Segment Start: EXTRACTED RECORDS
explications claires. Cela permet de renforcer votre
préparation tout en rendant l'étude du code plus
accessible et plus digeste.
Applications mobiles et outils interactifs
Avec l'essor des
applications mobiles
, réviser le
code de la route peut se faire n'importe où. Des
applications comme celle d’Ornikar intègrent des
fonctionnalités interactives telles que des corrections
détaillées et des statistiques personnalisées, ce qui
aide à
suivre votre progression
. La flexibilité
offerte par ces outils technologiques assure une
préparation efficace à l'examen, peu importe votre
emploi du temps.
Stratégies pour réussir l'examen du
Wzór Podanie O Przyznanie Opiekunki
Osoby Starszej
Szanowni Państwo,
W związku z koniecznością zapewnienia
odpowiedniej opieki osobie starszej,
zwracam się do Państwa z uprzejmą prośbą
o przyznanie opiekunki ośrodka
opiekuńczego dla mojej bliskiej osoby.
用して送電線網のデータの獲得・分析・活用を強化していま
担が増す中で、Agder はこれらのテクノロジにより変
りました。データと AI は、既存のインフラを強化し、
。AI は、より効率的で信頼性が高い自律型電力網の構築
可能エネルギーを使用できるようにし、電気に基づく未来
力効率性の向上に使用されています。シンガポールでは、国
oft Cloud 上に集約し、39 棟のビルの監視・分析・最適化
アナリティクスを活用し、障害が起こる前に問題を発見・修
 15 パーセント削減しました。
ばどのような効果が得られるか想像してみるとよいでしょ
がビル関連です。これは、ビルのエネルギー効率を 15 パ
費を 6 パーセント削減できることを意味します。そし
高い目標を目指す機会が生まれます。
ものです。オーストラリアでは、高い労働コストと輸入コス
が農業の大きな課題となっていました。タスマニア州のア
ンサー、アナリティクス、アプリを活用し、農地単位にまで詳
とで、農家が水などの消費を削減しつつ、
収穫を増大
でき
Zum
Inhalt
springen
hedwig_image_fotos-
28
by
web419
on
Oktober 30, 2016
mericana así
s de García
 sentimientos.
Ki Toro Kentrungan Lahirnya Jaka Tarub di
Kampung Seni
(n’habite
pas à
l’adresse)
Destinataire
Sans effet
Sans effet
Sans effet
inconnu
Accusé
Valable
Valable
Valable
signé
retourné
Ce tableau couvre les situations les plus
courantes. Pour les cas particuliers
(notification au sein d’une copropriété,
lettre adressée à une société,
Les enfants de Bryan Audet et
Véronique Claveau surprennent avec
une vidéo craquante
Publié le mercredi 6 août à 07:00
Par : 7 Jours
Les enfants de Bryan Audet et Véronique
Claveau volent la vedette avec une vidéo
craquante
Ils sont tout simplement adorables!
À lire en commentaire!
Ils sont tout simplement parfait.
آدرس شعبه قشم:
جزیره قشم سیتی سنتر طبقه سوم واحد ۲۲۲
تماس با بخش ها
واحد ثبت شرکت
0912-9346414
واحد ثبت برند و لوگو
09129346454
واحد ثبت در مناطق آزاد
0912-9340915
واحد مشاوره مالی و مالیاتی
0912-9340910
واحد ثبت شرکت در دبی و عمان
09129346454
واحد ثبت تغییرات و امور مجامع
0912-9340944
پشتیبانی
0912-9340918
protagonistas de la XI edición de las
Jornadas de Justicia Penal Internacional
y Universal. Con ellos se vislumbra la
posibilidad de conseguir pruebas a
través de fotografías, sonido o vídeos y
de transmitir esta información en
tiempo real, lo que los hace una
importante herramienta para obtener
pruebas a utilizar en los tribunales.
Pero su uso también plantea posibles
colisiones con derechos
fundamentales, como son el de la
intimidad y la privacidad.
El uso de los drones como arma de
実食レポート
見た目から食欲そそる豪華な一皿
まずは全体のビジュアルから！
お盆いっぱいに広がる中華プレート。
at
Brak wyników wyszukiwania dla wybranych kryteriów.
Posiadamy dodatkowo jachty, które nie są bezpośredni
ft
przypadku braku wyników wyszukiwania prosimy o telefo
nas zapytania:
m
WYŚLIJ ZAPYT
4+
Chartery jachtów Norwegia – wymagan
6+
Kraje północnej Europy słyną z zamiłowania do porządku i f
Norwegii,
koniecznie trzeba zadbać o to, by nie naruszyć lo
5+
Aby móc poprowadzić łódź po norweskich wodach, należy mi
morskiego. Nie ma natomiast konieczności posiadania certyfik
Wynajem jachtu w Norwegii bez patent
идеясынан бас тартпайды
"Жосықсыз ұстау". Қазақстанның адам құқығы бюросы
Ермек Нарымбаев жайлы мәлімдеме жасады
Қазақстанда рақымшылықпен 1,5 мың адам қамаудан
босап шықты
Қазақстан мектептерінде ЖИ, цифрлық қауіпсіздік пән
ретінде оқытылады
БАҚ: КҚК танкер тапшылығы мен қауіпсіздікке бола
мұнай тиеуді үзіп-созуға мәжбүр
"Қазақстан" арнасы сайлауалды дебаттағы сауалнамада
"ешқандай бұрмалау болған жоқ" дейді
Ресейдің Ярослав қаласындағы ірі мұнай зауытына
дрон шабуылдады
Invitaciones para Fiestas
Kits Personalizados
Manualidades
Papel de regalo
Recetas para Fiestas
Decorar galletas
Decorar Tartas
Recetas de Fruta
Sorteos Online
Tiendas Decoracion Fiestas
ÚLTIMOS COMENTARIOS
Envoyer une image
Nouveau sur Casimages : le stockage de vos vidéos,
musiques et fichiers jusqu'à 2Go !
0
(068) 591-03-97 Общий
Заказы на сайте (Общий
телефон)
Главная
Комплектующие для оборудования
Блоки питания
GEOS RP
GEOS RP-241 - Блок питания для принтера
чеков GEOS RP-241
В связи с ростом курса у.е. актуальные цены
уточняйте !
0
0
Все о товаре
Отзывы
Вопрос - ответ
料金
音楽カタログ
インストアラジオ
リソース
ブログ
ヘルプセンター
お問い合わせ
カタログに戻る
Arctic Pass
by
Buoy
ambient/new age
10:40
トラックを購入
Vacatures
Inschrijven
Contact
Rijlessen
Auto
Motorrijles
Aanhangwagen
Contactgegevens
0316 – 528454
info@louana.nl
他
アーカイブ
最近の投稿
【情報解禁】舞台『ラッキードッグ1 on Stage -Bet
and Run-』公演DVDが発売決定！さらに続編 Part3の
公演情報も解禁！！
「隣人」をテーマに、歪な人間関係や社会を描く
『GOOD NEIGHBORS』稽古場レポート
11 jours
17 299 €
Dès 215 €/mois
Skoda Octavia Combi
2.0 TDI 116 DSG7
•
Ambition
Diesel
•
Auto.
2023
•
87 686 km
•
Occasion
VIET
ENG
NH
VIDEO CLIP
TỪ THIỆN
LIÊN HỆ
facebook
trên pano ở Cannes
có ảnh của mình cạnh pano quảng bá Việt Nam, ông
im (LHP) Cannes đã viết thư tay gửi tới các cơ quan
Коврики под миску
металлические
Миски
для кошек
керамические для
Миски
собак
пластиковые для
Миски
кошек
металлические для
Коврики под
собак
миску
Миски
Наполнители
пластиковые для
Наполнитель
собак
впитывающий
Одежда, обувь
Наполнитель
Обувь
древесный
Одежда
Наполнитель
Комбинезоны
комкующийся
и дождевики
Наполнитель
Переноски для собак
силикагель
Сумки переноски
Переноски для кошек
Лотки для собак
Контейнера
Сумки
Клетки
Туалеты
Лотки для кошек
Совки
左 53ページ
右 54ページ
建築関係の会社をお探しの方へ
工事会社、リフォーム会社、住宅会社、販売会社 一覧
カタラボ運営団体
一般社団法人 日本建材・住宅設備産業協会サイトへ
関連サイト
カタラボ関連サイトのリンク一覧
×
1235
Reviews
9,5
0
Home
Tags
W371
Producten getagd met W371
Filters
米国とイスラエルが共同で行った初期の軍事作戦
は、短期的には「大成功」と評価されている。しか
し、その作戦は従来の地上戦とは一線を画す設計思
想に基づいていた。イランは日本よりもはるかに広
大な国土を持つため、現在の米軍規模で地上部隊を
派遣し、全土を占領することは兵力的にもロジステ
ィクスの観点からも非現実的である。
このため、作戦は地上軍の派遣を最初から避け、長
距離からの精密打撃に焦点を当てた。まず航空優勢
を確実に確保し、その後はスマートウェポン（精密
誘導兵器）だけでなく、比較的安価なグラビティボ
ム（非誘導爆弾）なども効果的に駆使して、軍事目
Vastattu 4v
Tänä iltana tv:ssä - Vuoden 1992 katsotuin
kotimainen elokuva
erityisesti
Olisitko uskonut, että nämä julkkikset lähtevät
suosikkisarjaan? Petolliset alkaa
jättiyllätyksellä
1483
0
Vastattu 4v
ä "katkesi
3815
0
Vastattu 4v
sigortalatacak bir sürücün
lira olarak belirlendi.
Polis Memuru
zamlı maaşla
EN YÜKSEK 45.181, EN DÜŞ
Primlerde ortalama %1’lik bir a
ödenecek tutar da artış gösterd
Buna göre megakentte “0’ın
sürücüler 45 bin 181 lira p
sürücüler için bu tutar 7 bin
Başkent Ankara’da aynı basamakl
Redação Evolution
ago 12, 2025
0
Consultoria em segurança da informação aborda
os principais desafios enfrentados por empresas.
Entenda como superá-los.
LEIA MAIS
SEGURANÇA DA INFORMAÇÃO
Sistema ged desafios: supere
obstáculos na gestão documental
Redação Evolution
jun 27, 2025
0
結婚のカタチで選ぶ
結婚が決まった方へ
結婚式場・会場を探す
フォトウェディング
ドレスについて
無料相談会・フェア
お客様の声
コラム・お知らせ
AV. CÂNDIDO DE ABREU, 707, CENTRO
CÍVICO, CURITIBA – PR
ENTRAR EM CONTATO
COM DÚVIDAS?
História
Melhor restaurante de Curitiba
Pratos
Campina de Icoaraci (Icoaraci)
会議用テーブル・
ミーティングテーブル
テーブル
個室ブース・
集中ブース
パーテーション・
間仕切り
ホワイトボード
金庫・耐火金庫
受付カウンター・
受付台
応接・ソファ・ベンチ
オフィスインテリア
Segment End: EXTRACTED RECORDS
TASK INSTRUCTIONS:
Please write out, exactly as they appear above, only the lines in the stretch from the line with "Stratégies pour réussir l'examen du" through the line with "oft Cloud 上に集約し、39 棟のビルの監視・分析・最適化".

RESULT OF THIS TASK:
Stratégies pour réussir l'examen du
Wzór Podanie O Przyznanie Opiekunki
Osoby Starszej
Szanowni Państwo,
W związku z koniecznością zapewnienia
odpowiedniej opieki osobie starszej,
zwracam się do Państwa z uprzejmą prośbą
o przyznanie opiekunki ośrodka
opiekuńczego dla mojej bliskiej osoby.
用して送電線網のデータの獲得・分析・活用を強化していま
担が増す中で、Agder はこれらのテクノロジにより変
りました。データと AI は、既存のインフラを強化し、
。AI は、より効率的で信頼性が高い自律型電力網の構築
可能エネルギーを使用できるようにし、電気に基づく未来
力効率性の向上に使用されています。シンガポールでは、国
oft Cloud 上に集約し、39 棟のビルの監視・分析・最適化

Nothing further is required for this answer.